I'll Be You(23)



Elli ran up the stairs of the trailer and threw the door open, but I managed to slip in behind her before she could get it shut again. Once I was inside, I locked the handle and turned to face my sister. She was crying now, black rivulets of mascara worming grooves through the beige pancake makeup that continually clogged our pores.

“You’re fucking up your face. Bettina is going to kill you.”

She swiped at her face, leaving a black smear across her cheek. “He’s so mean. I’m not going back.”

Behind us, our mother was banging on the door to the trailer. “Girls? What’s going on in there? Elli? Do you want to do a meditation with me? Would that help?”

“Not right now, Mom!” Elli screamed through the door. She turned to me, desperation in her eyes. “I can’t do this anymore.”

“What? You mean this scene? Or you can’t do this, like…act?”

“I don’t know.” Her eyes were rimmed with pink. She looked like a crazed raccoon. She hesitated. “Can’t we just…take a week off?”

“We can’t. It doesn’t work that way.” I stared at her destroyed face, an anguished echo of my own, and thought hard. How could I save her? How could I save us?

“But what if you took a week off?” I heard myself say.

“What do you mean?”

I leaned in close. “You be me,” I whispered, “and I’ll be you.”



* * *





It didn’t take much to become her that first time. I still had my stage makeup on from my scenes that morning; a few quick swipes with the hairbrush and my hair was hers, too. I donned the costume that Elli had been wearing and she put on my sweats, washed her face, and put a compress over her eyes until the redness vanished. Half an hour later, we exited our trailer quietly and found my mother sitting on the bottom of the stairs, reading a book by Pema Ch?dr?n.

She jumped up, her cheeks flushed from the sun, sweat spreading in rings under her armpits. She’d already started on the natural deodorant by then and I could smell her, musky and sharp. “I don’t like being locked out,” she said, peevish. Already, the balance between us was shifting; paying the bills had given us power, and she no longer knew quite how to shut us down.

“I’m OK now, I just needed to relax for a bit,” I said to her, letting a faint tremor creep into my voice. I softened my step as I walked down the stairs and behind me I could hear Elli’s feet landing with a thud. Is that how I walk? I thought, perturbed and delighted. I was chewing Elli’s gum and Elli was sucking on one of the cinnamon Altoids I liked, clicking it against her teeth the way I did. It felt like we were performing cartoon versions of each other; and yet maybe this was how the world saw us, as oversized caricatures of the smaller people we believed ourselves to be inside.

I remember that I felt a vague thrill as my eyes met my mother’s, lashes trembling. I willed my face into a mask of weary obedience, the face of a good girl who was determined to try her best just to make everyone happy. The face of my sister, so similar to mine and yet so different underneath. This was the ultimate test of my acting abilities: If anyone was going to catch us, it was going to be our mother.

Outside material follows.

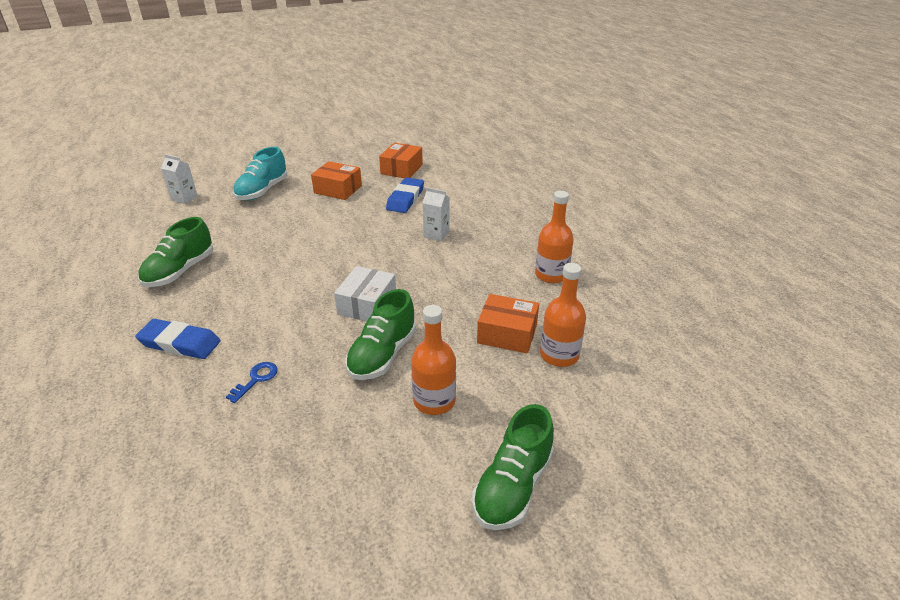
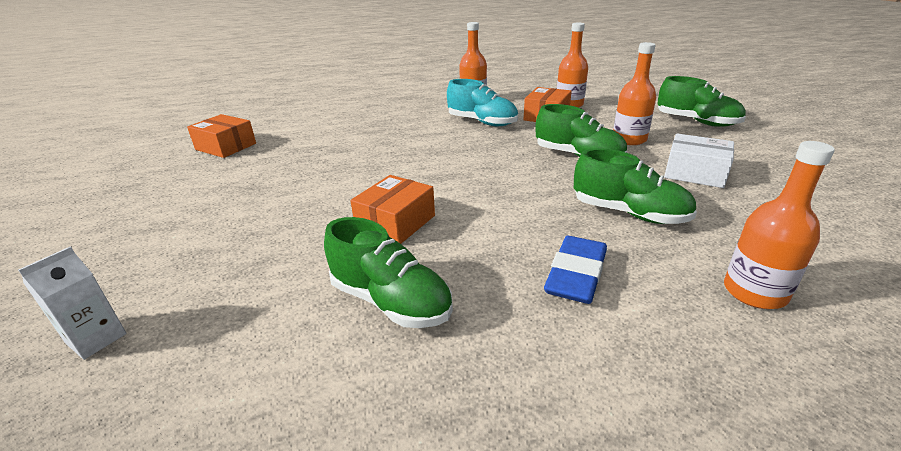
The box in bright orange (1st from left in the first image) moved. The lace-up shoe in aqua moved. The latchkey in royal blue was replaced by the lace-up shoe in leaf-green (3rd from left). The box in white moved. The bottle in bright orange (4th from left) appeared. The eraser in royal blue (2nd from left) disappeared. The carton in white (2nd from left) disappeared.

“You sure?” Her eyes snapped from me to Elli and back again and I saw something cross her face, a faint question mark. And then, just as quickly, it disappeared. Her eyes shot away, as if the question had been answered and she was uninterested in considering it any further.

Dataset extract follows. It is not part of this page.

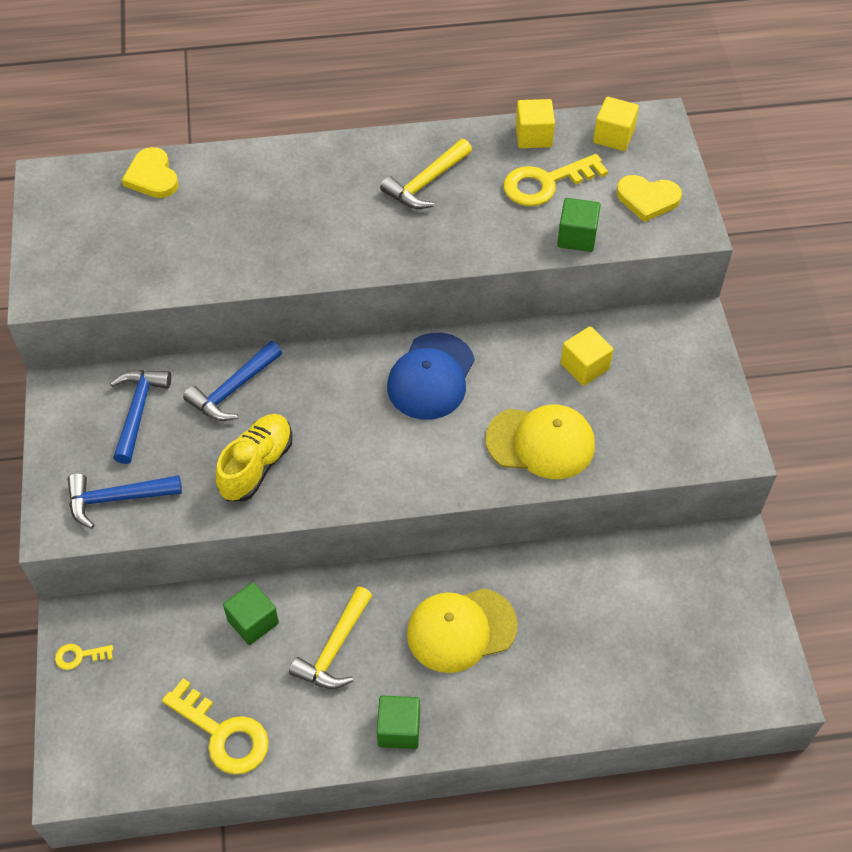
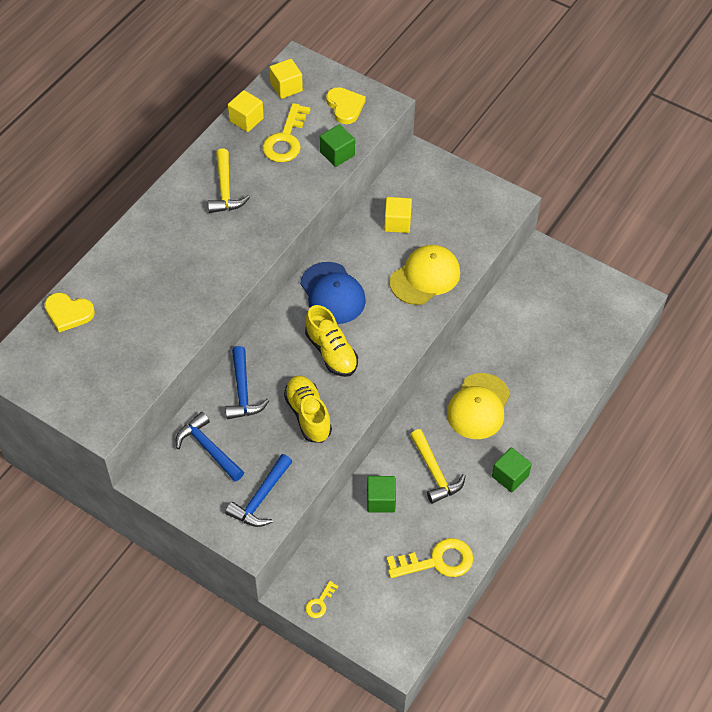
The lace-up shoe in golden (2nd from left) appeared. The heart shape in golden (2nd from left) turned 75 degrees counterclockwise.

“OK, then,” she said. “If you’re ready, then let’s get back to set. We’re three minutes late.”



* * *





And so for the next eight weeks, until we finished shooting the season, I played two roles: Elli’s and my own. No one ever suspected that when Elli and I disappeared into the bathroom at lunchtimes or in between scenes, we were swapping places. As far as the crew was concerned we were just teenagers, spending too much time preening in the bathroom; and if we sometimes came out a little backward, our hair not quite right and costumes awry—well, no one looked that closely at kids anyway. No one paid close enough attention to note that “Sam” was a little less assertive than usual or that “Elli” seemed to have developed Sam’s swagger. Who would it benefit anyway, to sniff out our ruse? The director was happy to finally be getting strong performances out of Elli; he wasn’t about to question how he’d gotten them.

Maybe our mother knew what was going on; how could she not? But maybe she also understood why we did what we did—that this was a matter of my sister’s survival, and my own. That was how our mother had always been: willfully blind, stubbornly optimistic. It was easier for her to believe that our problems had seamlessly resolved themselves.

So Elli spent her days being me, reading gossip magazines and playing Tomb Raider on my Game Boy. I got to perform in double the scenes—as well as playing Elli, a role inside a role—and I loved it. By the time we finished shooting the rest of the season, Elli had stopped looking so haunted and I had honed my acting skills to a fine point, and the production was even ahead of schedule. Everyone was happy, so how could what we were doing possibly be wrong?



* * *





Only one person ever found us out: Bettina. Our gum-cracking makeup person, the bird tattoos flying off her arms as she puffed our faces with powder and brushed gloss over our lips. She studied our faces so closely, knew every contour of our cheekbones and crooked lash in our brows: Of course she would have been the one to notice.